À l’issue des débats, les parties ont été informées de la date de délibéré fixée au 16 avril 2026.
MOTIFS
L’article 524 du code de procédure civile dispose que lorsque l’exécution provisoire est de droit ou a été ordonnée, le premier président ou, dès qu’il est saisi, le conseiller de la mise en état peut, en cas d’appel, décider, à la demande de l’intimé et après avoir recueilli les observations des parties, la radiation du rôle de l’affaire lorsque l’appelant ne justifie pas avoir exécuté la décision frappée d’appel ou avoir procédé à la consignation autorisée dans les conditions prévues à l’article 521, à moins qu’il lui apparaisse que l’exécution serait de nature à entraîner des conséquences manifestement excessives ou que l’appelant est dans l’impossibilité d’exécuter la décision.
La demande de l’intimé doit, à peine d’irrecevabilité prononcée d’office, être présentée avant l’expiration des délais prescrits aux articles 905-2, 909, 910 et 911.
La décision de radiation est notifiée par le greffe aux parties ainsi qu’à leurs représentants par lettre simple. Elle est une mesure d’administration judiciaire.
La demande de radiation suspend les délais impartis à l’intimé par les articles 905-2, 909, 910 et 911.
Ces délais recommencent à courir à compter de la notification de la décision autorisant la réinscription de l’affaire au rôle de la cour ou de la décision rejetant la demande de radiation.
La décision de radiation n’emporte pas suspension des délais impartis à l’appelant par les articles 905-2, 908 et 911. Elle interdit l’examen des appels principaux et incidents ou provoqués.
Le délai de péremption court à compter de la notification de la décision ordonnant la radiation. Il est interrompu par un acte manifestant sans équivoque la volonté d’exécuter.
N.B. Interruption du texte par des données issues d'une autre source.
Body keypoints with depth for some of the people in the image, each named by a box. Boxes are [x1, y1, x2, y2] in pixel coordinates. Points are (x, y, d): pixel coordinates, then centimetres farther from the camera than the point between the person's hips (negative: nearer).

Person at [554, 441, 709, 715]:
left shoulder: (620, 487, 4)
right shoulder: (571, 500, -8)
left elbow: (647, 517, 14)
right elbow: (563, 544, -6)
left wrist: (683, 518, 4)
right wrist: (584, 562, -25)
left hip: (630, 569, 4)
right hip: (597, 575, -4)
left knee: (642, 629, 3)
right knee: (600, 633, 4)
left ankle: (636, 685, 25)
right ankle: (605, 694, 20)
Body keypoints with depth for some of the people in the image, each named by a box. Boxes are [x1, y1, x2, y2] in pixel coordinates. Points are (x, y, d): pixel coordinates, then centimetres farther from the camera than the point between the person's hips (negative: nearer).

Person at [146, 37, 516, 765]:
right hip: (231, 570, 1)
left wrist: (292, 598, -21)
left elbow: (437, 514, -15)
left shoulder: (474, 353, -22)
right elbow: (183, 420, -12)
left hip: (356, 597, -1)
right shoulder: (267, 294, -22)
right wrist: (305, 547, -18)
Le premier président ou le conseiller de la mise en état peut, soit à la demande des parties, soit d’office, après avoir invité les parties à présenter leurs observations, constater la péremption.
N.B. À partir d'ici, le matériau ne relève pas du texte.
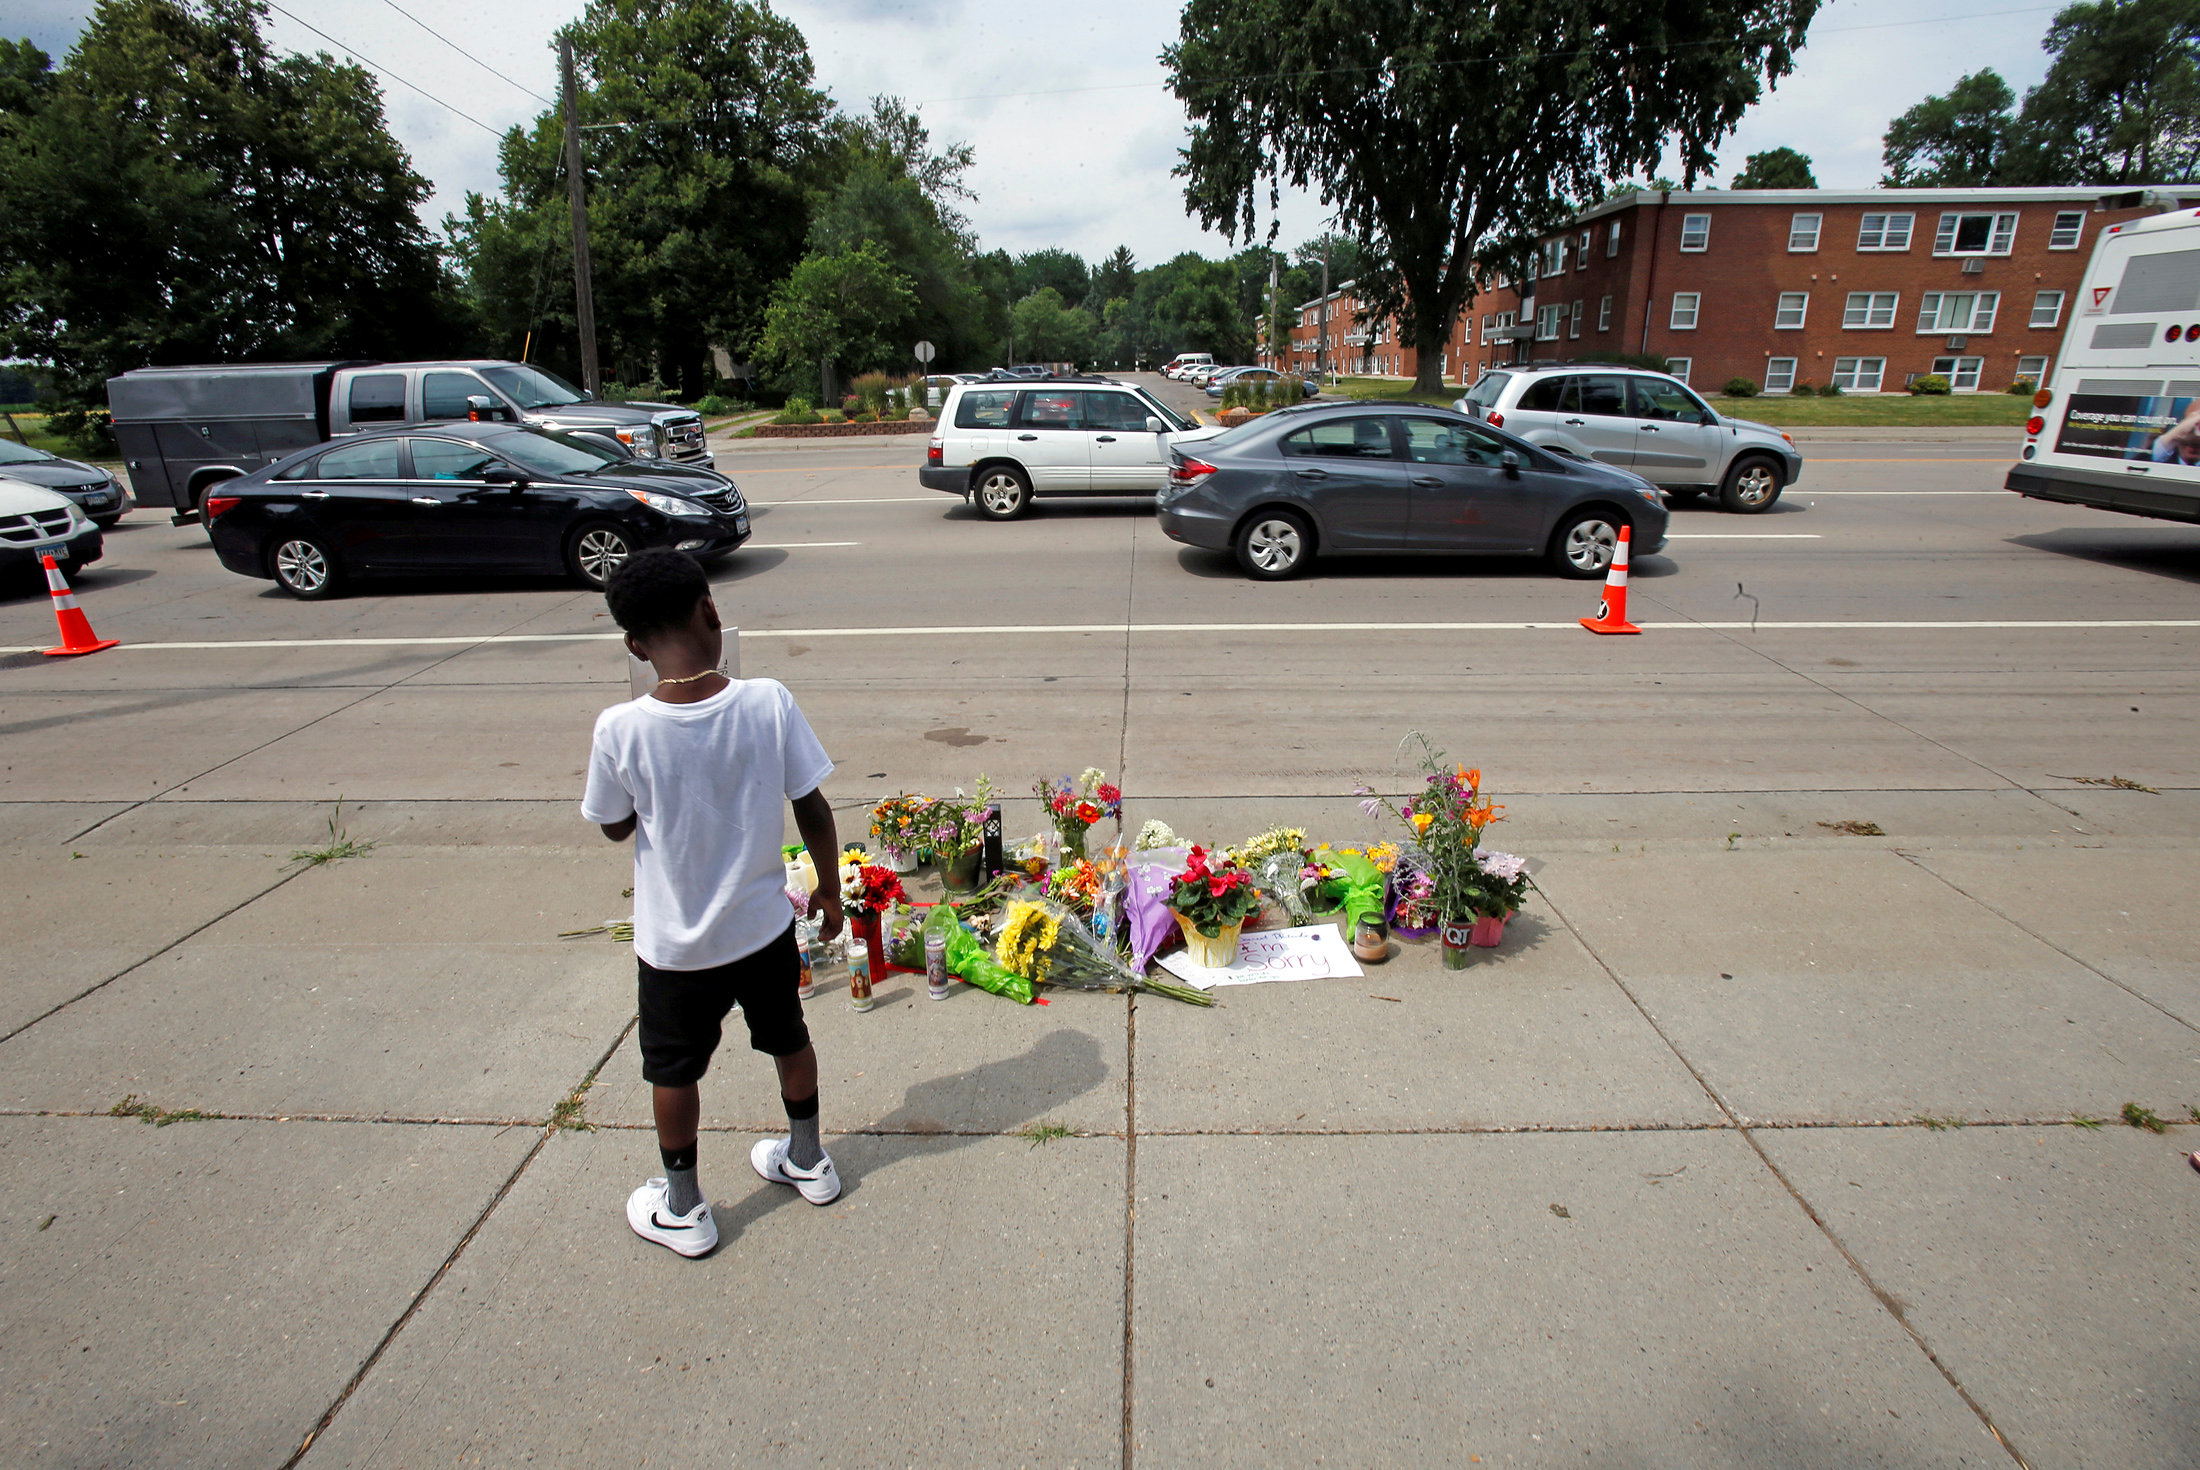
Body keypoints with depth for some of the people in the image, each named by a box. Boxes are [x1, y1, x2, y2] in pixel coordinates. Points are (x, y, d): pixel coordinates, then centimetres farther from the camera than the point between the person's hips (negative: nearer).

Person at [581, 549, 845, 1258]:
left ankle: (682, 1209, 39)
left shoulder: (620, 730, -21)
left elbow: (614, 826, -5)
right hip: (764, 926, 2)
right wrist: (829, 890, 3)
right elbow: (813, 811, -11)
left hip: (674, 943, -1)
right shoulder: (769, 702, -19)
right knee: (789, 1041, 25)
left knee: (674, 1070, 21)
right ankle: (808, 1160, 45)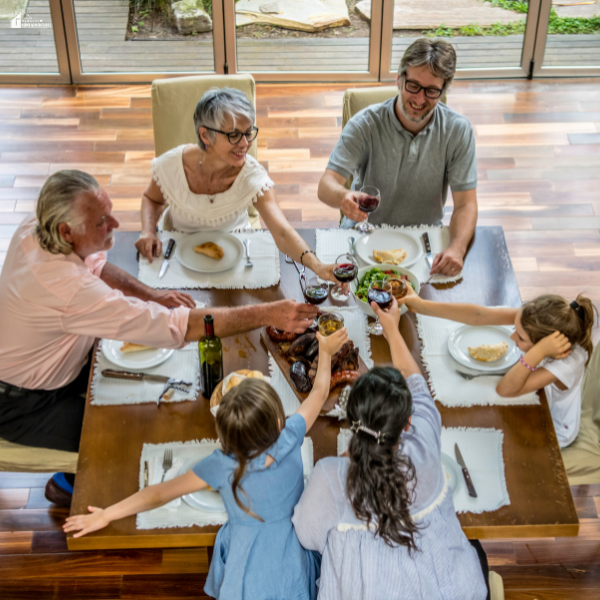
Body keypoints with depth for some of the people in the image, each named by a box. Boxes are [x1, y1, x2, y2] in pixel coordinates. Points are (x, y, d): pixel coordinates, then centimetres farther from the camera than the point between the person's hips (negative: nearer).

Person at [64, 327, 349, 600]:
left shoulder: (222, 466, -22)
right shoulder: (290, 441, -19)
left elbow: (160, 494, -14)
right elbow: (319, 392, -1)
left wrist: (107, 515, -2)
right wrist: (325, 352, 17)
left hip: (247, 576, -2)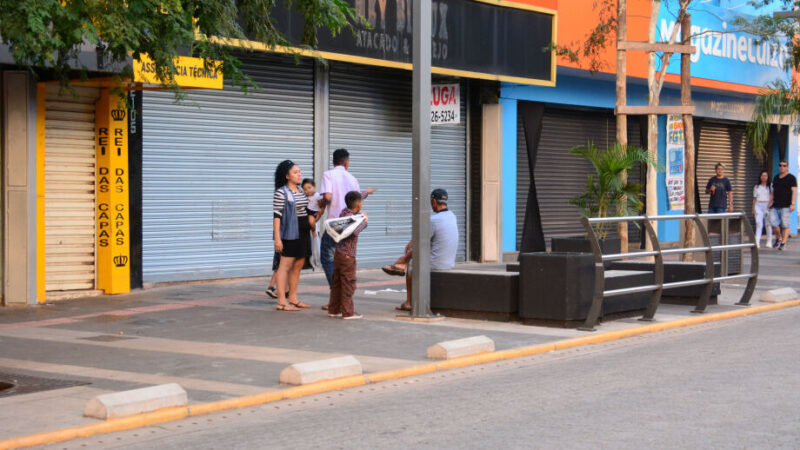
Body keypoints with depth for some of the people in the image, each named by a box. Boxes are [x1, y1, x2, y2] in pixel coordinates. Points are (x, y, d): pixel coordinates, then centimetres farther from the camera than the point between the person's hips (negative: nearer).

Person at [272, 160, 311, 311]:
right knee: (285, 265, -7)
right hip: (290, 234, -8)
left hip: (303, 233, 8)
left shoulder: (301, 190, 14)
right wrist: (277, 238, -20)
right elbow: (277, 216, -14)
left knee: (298, 265, 10)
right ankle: (281, 302, -8)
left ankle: (293, 298, 18)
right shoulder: (281, 193, -10)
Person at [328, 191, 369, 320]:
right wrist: (364, 222, -18)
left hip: (338, 254, 9)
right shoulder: (350, 217, -17)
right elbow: (355, 232, -34)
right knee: (348, 284, -3)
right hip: (347, 256, -9)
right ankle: (348, 312, -2)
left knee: (337, 283, 13)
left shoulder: (344, 212, 8)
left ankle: (333, 310, 18)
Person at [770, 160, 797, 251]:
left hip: (786, 206, -5)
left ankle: (783, 243, -1)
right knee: (773, 223, -2)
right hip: (775, 206, 6)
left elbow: (794, 191, -7)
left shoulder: (791, 178, -1)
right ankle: (778, 238, 20)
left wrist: (792, 204, -16)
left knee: (785, 225, -5)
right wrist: (770, 202, 17)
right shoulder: (776, 178, 18)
Le premier président ou le conseiller de la mise en état autorise, sauf s’il constate la péremption, la réinscription de l’affaire au rôle de la cour sur justification de l’exécution de la décision attaquée.
En l’espèce, l’exécution provisoire a été ordonnée en application des dispositions de l’article 515 du code de procédure civile
La République de Côte d’Ivoire prise en la personne de son ambassadeur en France justifie avoir procédé au versement de la somme de 12 313,87 euros sur le compte CARPA du conseil de M. [P] le 11 mars 2026 à 12h08.
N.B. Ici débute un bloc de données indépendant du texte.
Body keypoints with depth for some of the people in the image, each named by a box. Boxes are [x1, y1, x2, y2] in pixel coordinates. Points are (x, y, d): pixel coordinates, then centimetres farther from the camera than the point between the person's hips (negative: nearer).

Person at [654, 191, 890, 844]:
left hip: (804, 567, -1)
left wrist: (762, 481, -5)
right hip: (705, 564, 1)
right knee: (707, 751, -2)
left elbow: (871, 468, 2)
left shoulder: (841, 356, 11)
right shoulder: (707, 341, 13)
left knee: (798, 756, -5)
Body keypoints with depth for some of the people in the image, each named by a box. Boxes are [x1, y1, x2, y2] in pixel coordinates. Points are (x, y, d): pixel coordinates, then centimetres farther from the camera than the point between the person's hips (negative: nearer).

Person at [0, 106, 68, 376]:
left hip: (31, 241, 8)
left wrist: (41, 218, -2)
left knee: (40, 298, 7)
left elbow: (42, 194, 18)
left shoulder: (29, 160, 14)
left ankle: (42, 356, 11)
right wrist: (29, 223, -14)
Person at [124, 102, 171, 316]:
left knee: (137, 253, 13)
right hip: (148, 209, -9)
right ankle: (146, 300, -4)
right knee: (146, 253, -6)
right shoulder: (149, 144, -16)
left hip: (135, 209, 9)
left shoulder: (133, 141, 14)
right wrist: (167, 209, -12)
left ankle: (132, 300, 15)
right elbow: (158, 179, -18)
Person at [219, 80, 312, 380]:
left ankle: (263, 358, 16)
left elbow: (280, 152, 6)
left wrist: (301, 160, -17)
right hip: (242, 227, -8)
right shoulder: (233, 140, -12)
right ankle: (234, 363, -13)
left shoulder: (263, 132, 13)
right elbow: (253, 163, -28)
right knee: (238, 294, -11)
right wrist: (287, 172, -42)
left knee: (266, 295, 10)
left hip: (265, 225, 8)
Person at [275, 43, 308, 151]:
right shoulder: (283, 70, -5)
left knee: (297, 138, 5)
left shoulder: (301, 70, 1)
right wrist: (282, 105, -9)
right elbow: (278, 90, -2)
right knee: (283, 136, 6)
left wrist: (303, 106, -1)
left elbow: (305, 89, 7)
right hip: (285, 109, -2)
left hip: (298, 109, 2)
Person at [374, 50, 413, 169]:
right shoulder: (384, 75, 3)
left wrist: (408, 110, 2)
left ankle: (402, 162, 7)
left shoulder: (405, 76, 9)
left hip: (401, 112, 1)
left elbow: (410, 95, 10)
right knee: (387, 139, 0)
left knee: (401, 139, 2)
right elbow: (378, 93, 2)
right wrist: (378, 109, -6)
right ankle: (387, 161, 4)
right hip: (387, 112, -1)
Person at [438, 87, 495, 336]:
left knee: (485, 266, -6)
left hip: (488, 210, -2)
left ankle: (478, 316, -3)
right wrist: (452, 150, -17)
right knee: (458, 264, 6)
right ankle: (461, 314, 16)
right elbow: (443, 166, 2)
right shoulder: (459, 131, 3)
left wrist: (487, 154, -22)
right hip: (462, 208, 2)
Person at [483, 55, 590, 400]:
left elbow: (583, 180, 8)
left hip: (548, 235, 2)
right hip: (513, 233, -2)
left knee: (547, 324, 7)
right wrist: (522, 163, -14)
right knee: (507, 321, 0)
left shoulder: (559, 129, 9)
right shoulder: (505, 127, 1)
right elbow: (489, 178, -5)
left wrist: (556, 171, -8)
L’appelante justifie ainsi avoir procédé à une exécution significative des causes du premier jugement de sorte que la radiation ne se justifie pas et cette demande sera rejetée.
La République de Côte d’Ivoire prise en la personne de son ambassadeur en France sera condamnée à payer une somme de 1 500 euros à M. [P] sur le fondement de l’article 700 du code de procédure civile.
Les dépens de l’incident seront réservés jusqu’à fin de cause.
PAR CES MOTIFS
Christine Da Luz, présidente de chambre, statuant en matière de mise en état, par décision insusceptible de déféré ;
REJETTE la demande aux fins de radiation de l’instance.
DIT en conséquence que la procédure suit son cours à la mise en état.
CONDAMNE la République de Côte d’Ivoire prise en la personne de son ambassadeur en France à payer une somme de 1 500 euros à M. [P] sur le fondement de l’article 700 du code de procédure civile.
RÉSERVE les dépens de l’incident jusqu’à fin de cause.